The Girl Whisperer
as published by the Sunday Guardian
I have a friend, let’s call him walexy, whom I’ve known many years back now. One day, as we sat talking, he showed a list of the 10 things he wanted in a partner. According to him, if the candidate possessed most of the traits he’d put down, then a relationship could be worked out.
Even though I am older now, it is still one of the most sound bits of advice I can give another, about relationships. Rule number one is that you write your list so you know exactly what you want and you don’t settle for less.
It’s interesting that when we go to a shopping mall, we often have a list of the things we want. We might deviate a bit, but more often than not, we clear the list and then get a bit more, a bonus if you would, if we still have money left. It’s much the same when we go car hunting. In this case, we’ve usually spoken to a car mechanic or two, a driver of the same model, and taken opinions, far and wide. Some might consider this clinical, but even now, in our minds, we all have a list of sorts. The purpose of a physical list is to concretise the things we yearn for.

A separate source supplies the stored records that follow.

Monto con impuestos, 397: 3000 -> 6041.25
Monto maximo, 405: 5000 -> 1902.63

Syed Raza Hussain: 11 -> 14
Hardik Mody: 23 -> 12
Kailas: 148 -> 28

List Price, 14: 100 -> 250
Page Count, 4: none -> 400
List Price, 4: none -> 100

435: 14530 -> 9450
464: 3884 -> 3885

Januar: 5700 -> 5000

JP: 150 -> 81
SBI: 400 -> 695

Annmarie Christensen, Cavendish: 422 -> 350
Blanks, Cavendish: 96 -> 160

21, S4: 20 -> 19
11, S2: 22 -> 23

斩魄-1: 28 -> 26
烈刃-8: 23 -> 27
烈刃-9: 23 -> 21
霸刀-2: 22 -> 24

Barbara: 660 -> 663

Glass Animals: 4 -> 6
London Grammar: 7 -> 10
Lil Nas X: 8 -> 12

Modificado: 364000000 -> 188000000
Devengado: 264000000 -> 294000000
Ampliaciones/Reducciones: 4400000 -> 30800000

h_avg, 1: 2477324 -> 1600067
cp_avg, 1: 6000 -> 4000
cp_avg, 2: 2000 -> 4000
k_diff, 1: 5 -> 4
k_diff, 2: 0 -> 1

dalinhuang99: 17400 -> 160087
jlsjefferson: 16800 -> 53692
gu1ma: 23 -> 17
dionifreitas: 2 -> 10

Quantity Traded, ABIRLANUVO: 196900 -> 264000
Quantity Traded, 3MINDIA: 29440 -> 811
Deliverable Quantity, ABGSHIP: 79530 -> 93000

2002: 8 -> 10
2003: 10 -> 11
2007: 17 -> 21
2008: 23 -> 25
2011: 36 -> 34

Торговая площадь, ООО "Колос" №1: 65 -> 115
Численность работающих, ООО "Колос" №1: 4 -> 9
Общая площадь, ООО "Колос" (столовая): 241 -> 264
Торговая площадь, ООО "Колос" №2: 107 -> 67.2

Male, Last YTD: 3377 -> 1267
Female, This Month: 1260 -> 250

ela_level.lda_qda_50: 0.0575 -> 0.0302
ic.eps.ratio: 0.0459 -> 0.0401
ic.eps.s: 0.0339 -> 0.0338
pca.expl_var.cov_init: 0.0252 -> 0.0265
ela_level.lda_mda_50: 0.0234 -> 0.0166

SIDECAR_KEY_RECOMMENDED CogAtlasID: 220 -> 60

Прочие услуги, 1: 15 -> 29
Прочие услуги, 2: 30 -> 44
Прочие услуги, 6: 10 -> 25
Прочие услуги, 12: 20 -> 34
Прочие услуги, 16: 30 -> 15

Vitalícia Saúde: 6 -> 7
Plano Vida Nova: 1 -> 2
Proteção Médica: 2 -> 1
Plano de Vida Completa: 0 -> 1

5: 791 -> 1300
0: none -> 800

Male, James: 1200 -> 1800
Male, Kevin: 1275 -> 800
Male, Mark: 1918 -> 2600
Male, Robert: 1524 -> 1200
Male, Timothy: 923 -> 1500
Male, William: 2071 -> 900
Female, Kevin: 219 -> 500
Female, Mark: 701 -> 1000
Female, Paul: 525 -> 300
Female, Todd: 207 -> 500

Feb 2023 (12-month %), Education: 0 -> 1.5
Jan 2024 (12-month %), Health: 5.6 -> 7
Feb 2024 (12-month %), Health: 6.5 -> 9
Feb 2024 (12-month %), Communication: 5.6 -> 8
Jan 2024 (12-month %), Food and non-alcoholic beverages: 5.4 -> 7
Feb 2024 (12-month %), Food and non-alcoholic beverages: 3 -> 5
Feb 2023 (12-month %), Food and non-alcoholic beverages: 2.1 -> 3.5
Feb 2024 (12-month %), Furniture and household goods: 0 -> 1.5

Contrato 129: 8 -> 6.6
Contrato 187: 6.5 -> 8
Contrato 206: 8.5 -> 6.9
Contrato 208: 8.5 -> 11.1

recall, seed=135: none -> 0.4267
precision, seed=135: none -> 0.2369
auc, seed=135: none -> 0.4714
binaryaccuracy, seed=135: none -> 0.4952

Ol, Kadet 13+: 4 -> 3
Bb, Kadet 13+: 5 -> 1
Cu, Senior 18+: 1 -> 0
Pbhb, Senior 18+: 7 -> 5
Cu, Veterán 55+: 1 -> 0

There’s nothing too trivial to put on the list, if it matters to you. There are girls who insist that the man of their dreams must be over six feet tall, humorous and muscular. Some want patience and kindness and others, a man who has a healthy bank account. In all the cases in times past when the Whisperer ignored “the list”, there was hell to pay. As the saying goes, “if you won’t stand for something, you’ll settle for anything”.
If you’re not into skinny people, don’t digress from your list, and if it’s the very slim type that makes you happy, stay true to yourself. A preparation of a list before falling into the hands of the wrong person will prevent you from learning the true meaning of fear. There are many who will not take “no” for an answer if you are to inform them you made a mistake in choosing them as partners. I met a female once who told me she tried to leave a man she’d mistaken for the real McCoy. The “gentleman” thereafter tried to use a door to smash her legs to pieces as she lay on the ground, inert from a tumble she took as he pursued her. However, the “scorned” partners who would go to extreme lengths to hurt you physically, emotionally or in other ways, could be of either gender as there are women who will issue death threats if you think of leaving them. Having a list beforehand, almost always protects you from being dazzled by surface sheen, and mistaking it for gold.
There are ways you might know you’re in for trouble if you're thinking of forging ahead. A potential partner who blames all of his or her problems on a former relationship, is sending a signal you must take seriously. If anything happens to you both, you will, in turn, have to bear the entirety of the blame. If your partner exhibits a vindictive nature, expressing a burning desire that misfortune falls on other people who pulled out of relationships with him or her, it might also be a good idea for you to watch your step.
Then there are people who have been deserted by every single person they’ve been with, perpetual victims. Never feel charitable and assume yourself a messiah in this instance. You must look to the root of this problem before you agree to start a relationship with such a person.
However, if you are already entangled with someone whom you know is totally unsuitable for you, don’t be afraid to let go. It’s your life, your future, your happiness, and no one can live it for you. Christiane Amanpour, the CNN reporter waited till she was 41 years old before marrying because according to her, she wouldn’t be short-changed. Why hastily enter into an arrangement you might never be able to escape from?